Directions for this task
Would you tally how many lines in the records include the word "periodontal"? Reply with the number only.

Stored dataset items
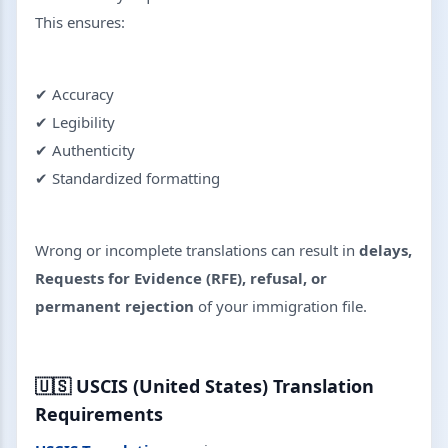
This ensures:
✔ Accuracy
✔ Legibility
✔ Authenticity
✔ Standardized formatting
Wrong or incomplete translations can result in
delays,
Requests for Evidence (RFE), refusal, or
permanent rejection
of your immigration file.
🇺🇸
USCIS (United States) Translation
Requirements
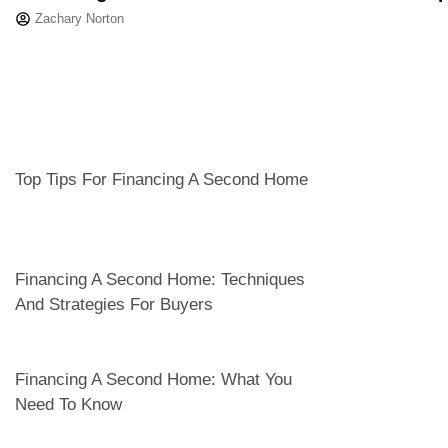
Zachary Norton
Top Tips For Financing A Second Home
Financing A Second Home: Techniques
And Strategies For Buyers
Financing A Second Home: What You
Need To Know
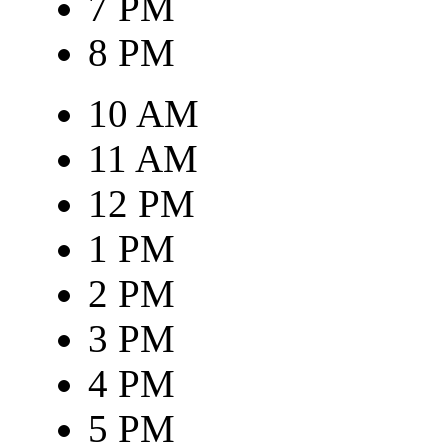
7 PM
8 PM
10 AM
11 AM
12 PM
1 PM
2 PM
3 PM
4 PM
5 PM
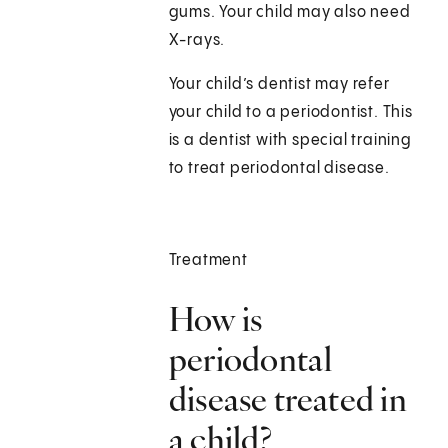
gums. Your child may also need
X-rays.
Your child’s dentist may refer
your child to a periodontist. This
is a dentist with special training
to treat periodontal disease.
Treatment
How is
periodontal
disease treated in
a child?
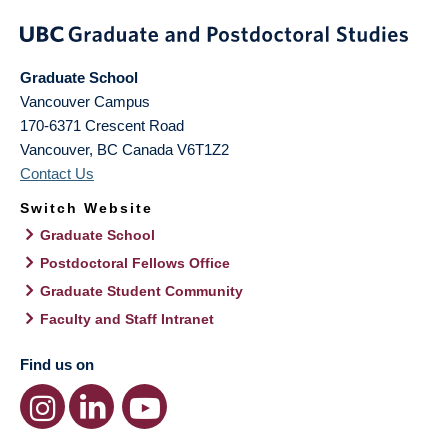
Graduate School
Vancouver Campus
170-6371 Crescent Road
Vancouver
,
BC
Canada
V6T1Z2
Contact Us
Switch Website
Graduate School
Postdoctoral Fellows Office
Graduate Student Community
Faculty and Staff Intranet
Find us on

Solution to the exercise
2